When you get up in the morning, pull back the duvet or sheet and let the bed air for around half an hour. Once it’s aired and you’re ready to make it, give your pillows a shake, and your duvet, too, to even out fillings and refluff them before neatening everything up.
How often you change your sheets is a hotly contested issue: many of us prefer leaving them on the bed for just a week; others will go a little longer. Always follow the instructions when you’re washing them to avoid shrinkage. If anyone in your home suffers from asthma, you’ll want to choose them bedding you can wash at a high temperature, and ensure you follow a strict wash-once-a-week routine. Check the label before putting the freshly washed bed linen in a dryer, and if you don’t want a tough job getting the wrinkles out, don’t dry it fully before removing and ironing.
Any spills on a duvet should be spot cleaned immediately so they don’t reach the filling. Move the filling away from the cover to prevent it from getting wet (an elastic band will tie off the affected area), then sponge with cold water, followed by a mild detergent solution. Allow to dry completely.
You should be able to wash your duvet – but check the instructions. An annual wash should be fine, but make sure your machine is big enough. If not, it’s time to visit the launderette. Tumble on a low heat and make sure the duvet’s completely dry before you put it back on your bed.

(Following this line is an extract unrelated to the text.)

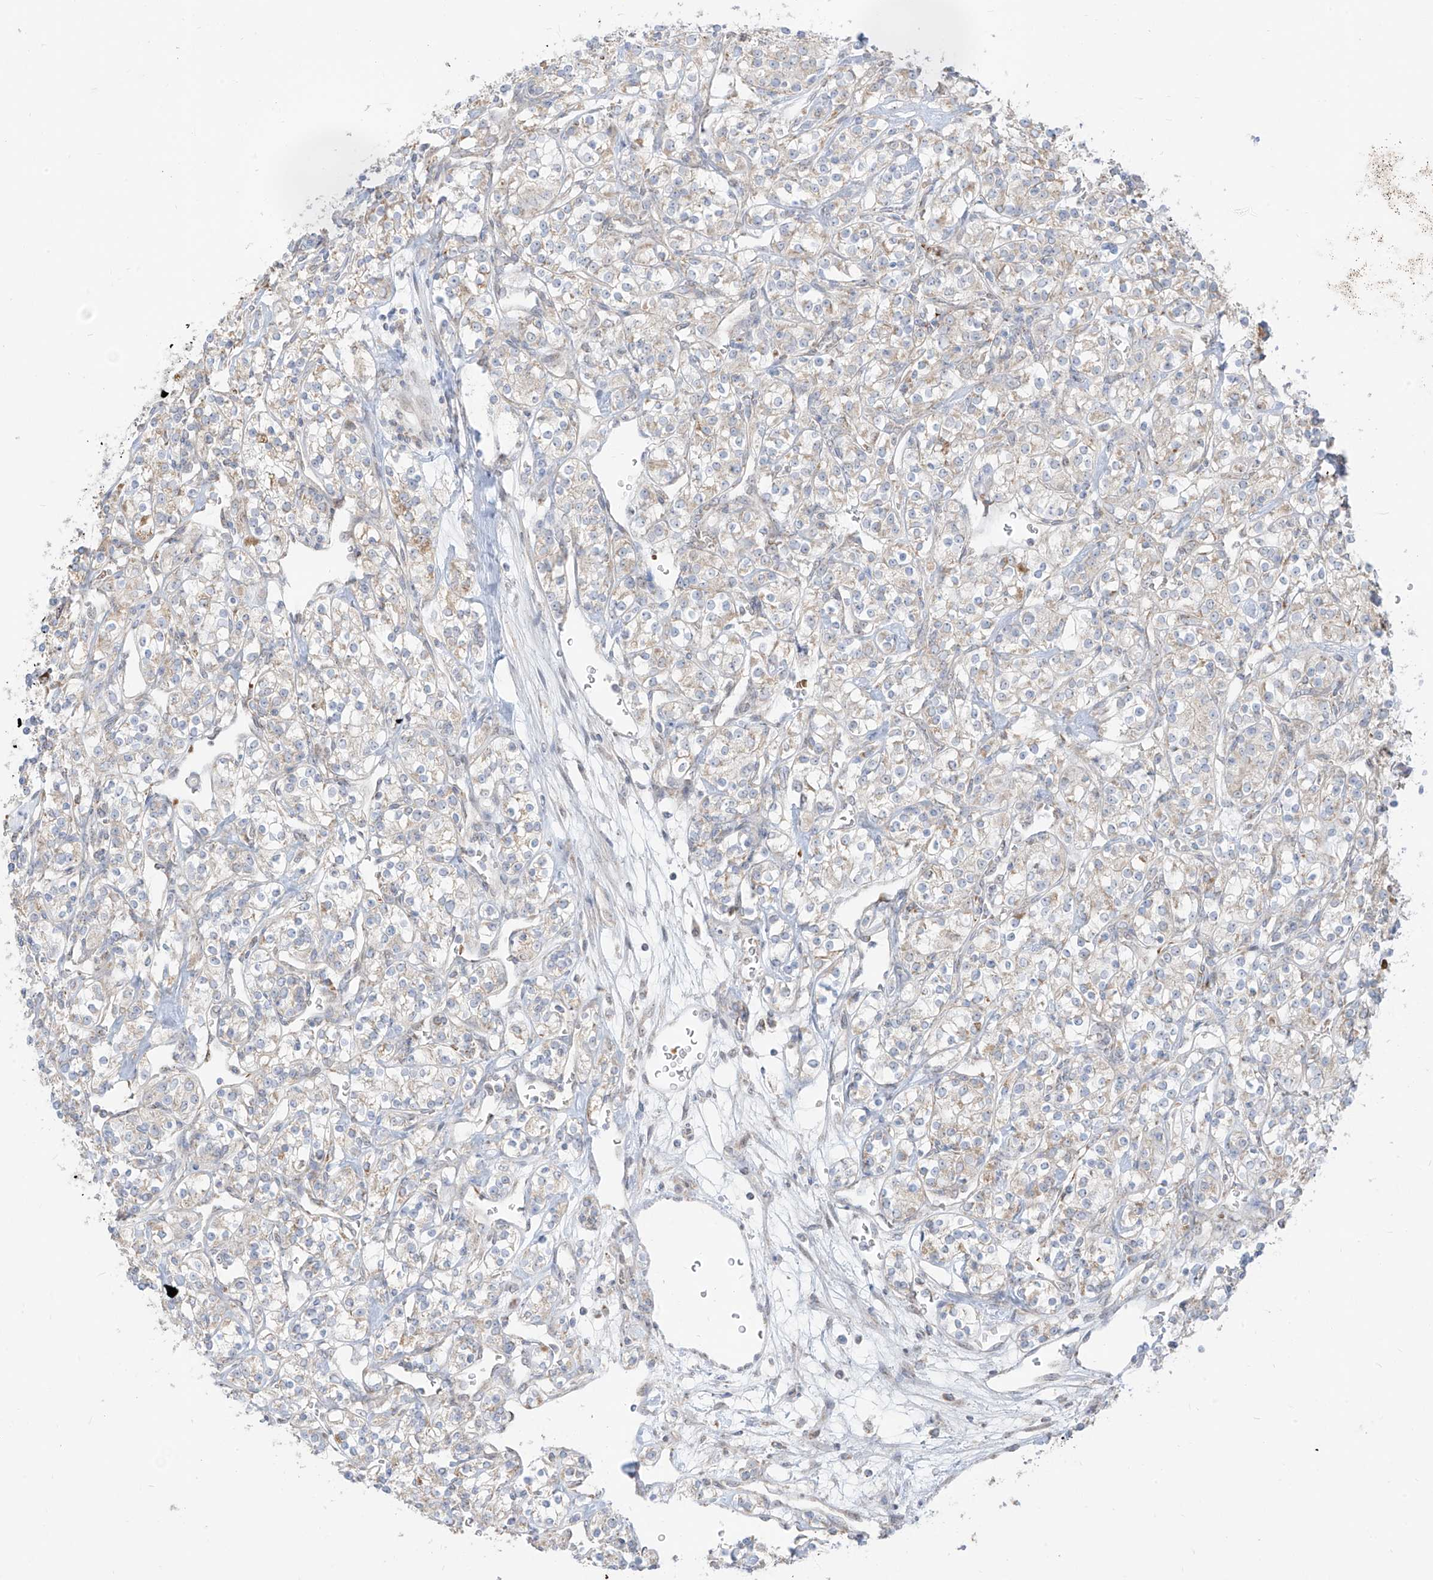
{"staining": {"intensity": "negative", "quantity": "none", "location": "none"}, "tissue": "renal cancer", "cell_type": "Tumor cells", "image_type": "cancer", "snomed": [{"axis": "morphology", "description": "Adenocarcinoma, NOS"}, {"axis": "topography", "description": "Kidney"}], "caption": "A photomicrograph of adenocarcinoma (renal) stained for a protein displays no brown staining in tumor cells. The staining was performed using DAB (3,3'-diaminobenzidine) to visualize the protein expression in brown, while the nuclei were stained in blue with hematoxylin (Magnification: 20x).", "gene": "ARHGEF40", "patient": {"sex": "male", "age": 77}}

You can also air your duvet thoroughly every so often by hanging it on the washing line (although asthma and allergy sufferers should avoid this).
Pillows will last longer and stay fresher if you use protectors between them and the pillowcases. Wash the protectors once a month or so.
They can usually be put in the dryer (but check instructions) on a low heat. Make sure they’re fully dry before you put the protectors and pillowcases back on and use them on the bed – 48 hours in the airing cupboard should do the trick.
If your pillows can’t be washed, foam versions can be gently vacuumed, and – as with other non-washable designs – spot cleaned with a mild detergent solution, rinsed and dried.
Mattresses will last better with a protector that can be washed (we all sweat at night, and it’s the mattress that absorbs it), and it can help you sleep more comfortably if it’s padded. For asthmatics, choose a cover that encloses the mattress fully and zips up.
Some mattresses need turning regularly – check the instructions. To clean, vacuum at a low suction level regularly – but check the manufacturer’s instructions as some advise against it because of the filling. Pay attention to the underside of buttons and the piping where dust can gather.